The courtroom was crowded with American missionary priests, nuns and local townspeople.

According to witnesses, Father Schmitz, 70, was shot to death last April 7 at about 9 p.m. on the steps of his mountain mission in Bulol, 10 rugged miles north of the provincial capital of Koronadal. The man who fired the gun was Munday, 28, a tribal villager who graduated from the mission school.


Munday admits to the killing but pleaded innocent to murder, hoping for a lesser conviction on homicide.


”I did it, I should be punished-but I didn`t mean to,” says Munday, who speaks and understands English well.


Why did Munday, a clean-cut, slender man, and a father of four, kill Father Schmitz?

There is no clear answer.


There are, however, a number of unproven but credible stories circulating besides Munday`s statement that he believed Father Schmitz was ”collaborating with communists.”
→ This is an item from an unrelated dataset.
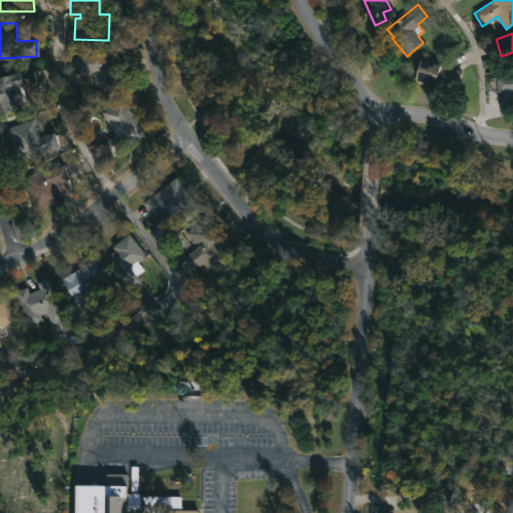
[(121,68),(125,90),(101,95),(95,70),(76,73),(72,58),(117,49),(121,68)]
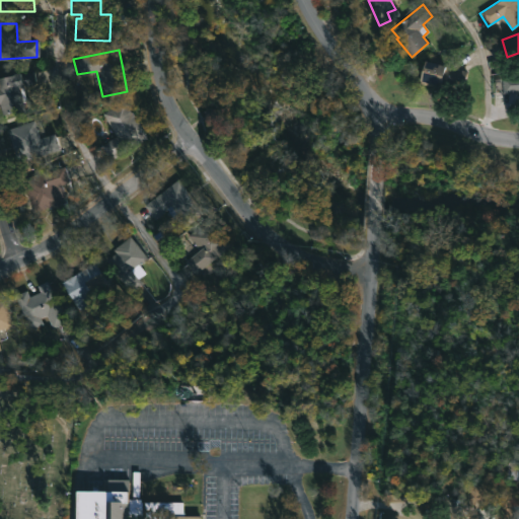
[(424,61),(466,71),(462,88),(442,83),(441,88),(418,82),(424,61)]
Many think Munday did not act alone.


The unproven conspiracy theories point to the military, businessmen involved in logging, the village leader, and even the Communist Party itself. It seems one pious man, committed to serving the poor, was able to make plenty of enemies.


”The quick and unfounded accusation of `communist` against anyone serving the poor and working for a more just distribution of national wealth and human rights . . . is a technique of the antireformists,” says Rev. Rex Mansmann, interviewed in his bamboo and thatch home in Lake Sebu, a nearby tribal community. Father Mansmann, who has worked here for 25 years, has himself received death threats in the last year.


Antireformists, according to Father Mansmann, include big landowners and old-style politicians who have contacts with corrupt and criminal elements.


”It used to be unthinkable to shoot a priest,” says Father Mansmann,


”but in the last eight years, four priests have been murdered in Mindanao.”